On teaching, blessings and stiff spines....

I love the fall. It officially launches my new year. Feels like new beginnings. I get all reflective and start setting goals. This week I thought about how I started my journey in the world of education and how many fall seasons I made transitions--AT&T to lateral entry teacher, to district grant writer, to project developer, to freelance consultant, back to teaching. All fall changes....

So now I teach, but I don't really call myself an educator. It's what I do--not what I am. What it is is that I enjoy working with kids who need a leg up. Never knew how much I would until I stopped working at AT&T a couple of decades ago and had to choose something else to do besides writing stories (since there was no life-sustaining check attached to that vocation).

So I taught for two years in a tiny NYC public school for kids with severe handicaps. And I loved it. I bonded with all these hard-partying teachers and administrators who loved the hell out of our population of teens with cerebral palsy, life-threatening seizures, Downs Syndrome, and diseases you only hear about in movies and medical journals. Many had started their lives in Willowbrook--the asylum Geraldo Rivera exposed and got shut down for inhumane conditions.

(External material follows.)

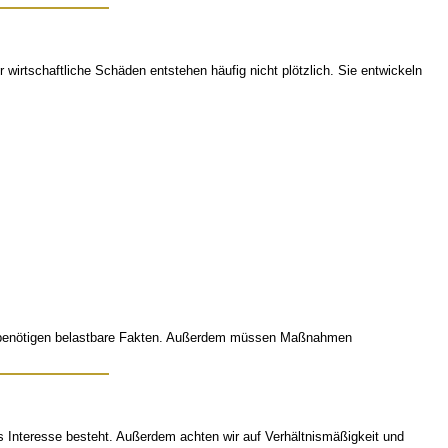
 wirtschaftliche Schäden entstehen häufig nicht plötzlich. Sie entwickeln
en benötigen belastbare Fakten. Außerdem müssen Maßnahmen
s Interesse besteht. Außerdem achten wir auf Verhältnismäßigkeit und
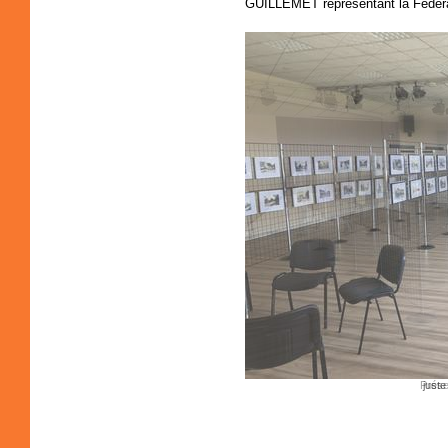
GUILLEMET représentant la Fédéra
juste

Fall reminds me that we're as lucky as we realize. Fall says to me plant your feet, take stock, and get ready for what's coming. Whether it's kids coming back to school, hurricane season, or frost and the ensuing ice and snow. Life can be tough, but mostly it's merciful if you get your mind right. If you know better than to get "down in your cups" and fall into self pity about how hard your life is right now. Jobs aren't perfect, we don't always get what we want, people don't act the way we want them to, not to mention the weather......

But.....

It always behooves me to remember the kids I met in that small school when I first entered the world of education. And to remember their parents who wished their kids had homework or that they could do anything at all on their own. Parents who were grateful for nonprofit organizations who provided a night of respite so they could actually have a normal night's sleep. A night when they didn't have to listen out for a medically-fragile kid. 

So with this change of season, be mindful of your mindset. Keep your spine straight and your eyes peeled on the many ways that you're fortunate. There are so many who suffer in ways that are beyond what you'd even imagine. 

People often say I'm always smiling and that I'm so cheerful. But I've seen what suffering is, so in my heart I know I've nothing to frown about.